Posted on 6 February 2014 by John Cook

This article was originally published at The Conversation. Here, I've used my original submitted headline.

Debunking myths requires an understanding of the psychological research into misinformation. But getting your refutation out in front of lots of eyeballs is a whole other matter.

Here, I look at two contrasting case studies in debunking climate myths.

If you don’t do it right, you run the risk of actually reinforcing the myth. Fortunately, there are a number of steps you can take to avoid any potential backfire effects.

Facts vs myths

First and foremost, you need to emphasise the key facts you wish to communicate rather than the myth. Otherwise, you risk making people more familiar with the myth than with the correct facts.


Duty calls. xkcd.com

That doesn’t mean avoid mentioning the myth altogether. You have to activate it in people’s minds before they can label it as wrong.

Secondly, you need to replace the myth with an alternate narrative. This is usually an explanation of why the myth is wrong or how it came about. Essentially, debunking is creating a gap in people’s minds (removing the myth) then filling that gap (with the correct explanation).
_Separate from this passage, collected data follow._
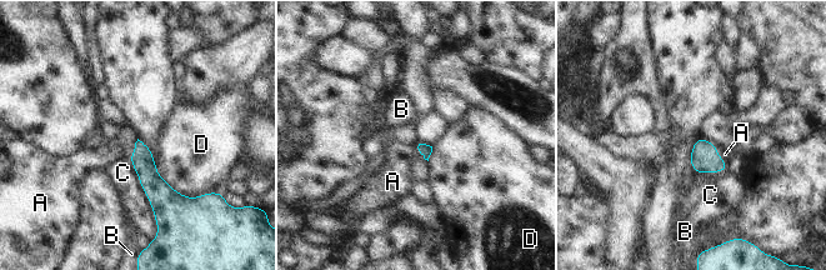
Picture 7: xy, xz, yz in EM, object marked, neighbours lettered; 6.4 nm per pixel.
accept()
A, B, C and D are other cells; none of them fits

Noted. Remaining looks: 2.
stop(no edits, rest unchecked)

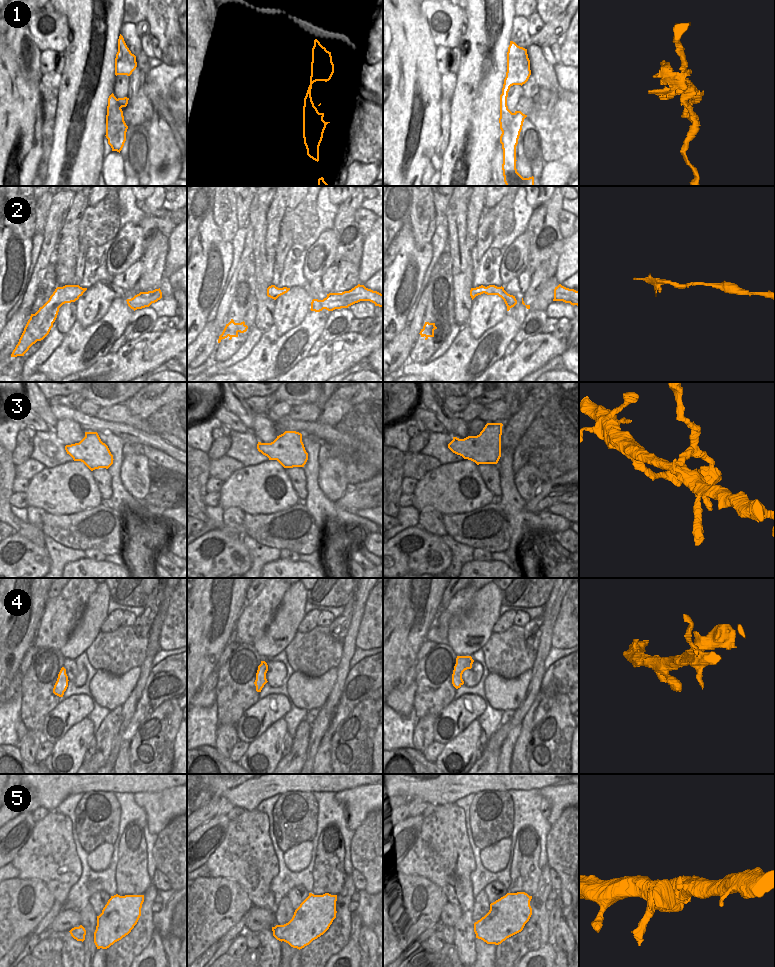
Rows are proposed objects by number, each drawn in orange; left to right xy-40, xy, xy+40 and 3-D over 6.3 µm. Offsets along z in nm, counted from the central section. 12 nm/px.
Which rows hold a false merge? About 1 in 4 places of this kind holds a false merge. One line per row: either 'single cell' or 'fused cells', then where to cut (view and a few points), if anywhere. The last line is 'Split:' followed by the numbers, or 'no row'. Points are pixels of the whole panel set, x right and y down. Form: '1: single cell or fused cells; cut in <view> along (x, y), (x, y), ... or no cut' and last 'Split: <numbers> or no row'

If you had to boil down all the psychological research into six words then it can be summed up as follows:

fight sticky ideas with stickier ideas.

Myths are persistent, stubborn and memorable. To dislodge a myth, you need to counter it with an even more compelling, memorable fact.

The skeptical plan

With that principle in mind, the Skeptical Science team set out to debunk two climate myths in 2013. We were guided by cognitive psychology as we constructed our rebuttals.

In both cases, we sought a different path to our usual social media practice of immediate blogging, tweeting and Facebook and looked for something that would have a long-term impact.

Case Study 1: Communicating the scientific consensus on climate change

We decided to tackle arguably the most destructive climate myth of all, that there is no scientific consensus about human-caused global warming.

This misconception has grave consequences for society. When the public think that scientists don’t agree on human-caused global warming, they’re less likely to support policies to mitigate climate change.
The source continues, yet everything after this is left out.